The Coq mailing list

[Jonathan Leivent <jonikelee AT gmail.com>]

On 01/19/2017 11:20 AM, Matej Kosik wrote:
> ...
>    Coq < Check (forall x : Set, x) : Set.
>    Toplevel input, characters 0-32:
>    > Check (forall x : Set, x) : Set.
>    > ^^^^^^^^^^^^^^^^^^^^^^^^^^^^^^^^
>    Error:
>    The term "forall x : Set, x" has type "Type@{Set+1}"
>    while it is expected to have type "Set".
>
>
> So this is not the counter-example that would show that, when I start "coqtop 
> -noinit" it would be the case that:
>
>    Set not only has all the inhabitants of Prop, but it also has some such 
> inhabitants, which are not in Prop.
>
> (in which case we could relax "Prop < Set" to "Prop ≤ Set").
>
> Are there such counter-examples?


I think you are missing some implications of what Bruno Barras said here:

> The reason why Prop:Set does not hold (although it is consistent in the 
> default settings of Coq: think of Set as Type(0) and Type(i) as Type(i+1)) is 
> that Coq allows to make Set impredicative, and we expect this to be an 
> extension of Coq without the option set (all theorems of Coq without the 
> option are theorems of Coq with it).
> With this option set and Prop:Set, Coq would then contain system U which is 
> inconsistent.

(this, by the way, would be a great addition to the FAQ).

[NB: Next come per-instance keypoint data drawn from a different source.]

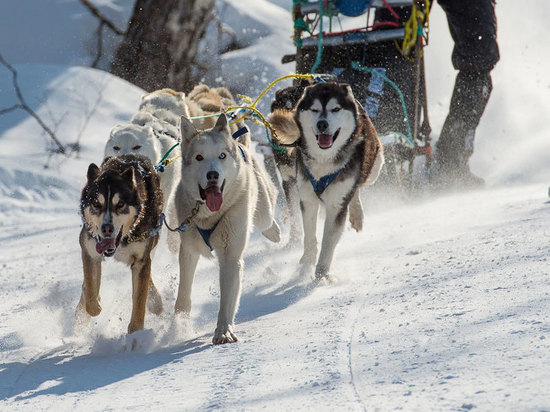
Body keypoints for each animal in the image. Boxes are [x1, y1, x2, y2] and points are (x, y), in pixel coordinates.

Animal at [76, 153, 165, 334]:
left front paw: (136, 333)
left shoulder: (141, 261)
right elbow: (91, 297)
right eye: (96, 204)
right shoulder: (90, 252)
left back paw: (155, 302)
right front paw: (93, 303)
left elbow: (139, 301)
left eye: (121, 204)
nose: (107, 228)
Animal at [176, 112, 280, 344]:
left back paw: (274, 232)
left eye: (222, 156)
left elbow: (226, 300)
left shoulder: (230, 256)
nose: (212, 175)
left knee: (268, 216)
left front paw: (223, 331)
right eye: (199, 157)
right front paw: (178, 326)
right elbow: (184, 294)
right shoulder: (188, 250)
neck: (208, 215)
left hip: (262, 212)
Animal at [270, 80, 384, 280]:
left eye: (335, 109)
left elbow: (328, 240)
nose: (322, 124)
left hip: (375, 168)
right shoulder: (306, 199)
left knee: (358, 186)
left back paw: (357, 214)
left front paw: (321, 274)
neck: (324, 161)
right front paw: (306, 265)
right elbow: (309, 237)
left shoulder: (336, 205)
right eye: (315, 109)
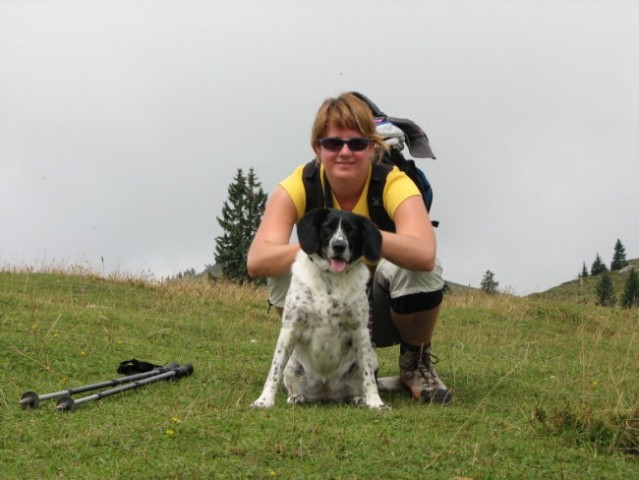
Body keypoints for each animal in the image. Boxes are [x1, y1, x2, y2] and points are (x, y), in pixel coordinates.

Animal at [252, 208, 388, 410]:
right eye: (327, 228)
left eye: (352, 231)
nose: (339, 246)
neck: (331, 278)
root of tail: (326, 393)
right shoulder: (290, 329)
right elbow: (274, 371)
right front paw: (264, 400)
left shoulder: (360, 331)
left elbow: (369, 377)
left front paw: (376, 403)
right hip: (292, 366)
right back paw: (296, 397)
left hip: (370, 356)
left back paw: (359, 398)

Note that when -impredicative-set is used, then

Check (forall x : Set, x) : Set.

succeeds.  I think that plus the design constraint on Coq Bruno 
mentioned above - all theorems without -impredicative-set are theorems 
with -impredicative-set - might imply that Prop can't bet <= Set even 
without -impredicative-set.

-- Jonathan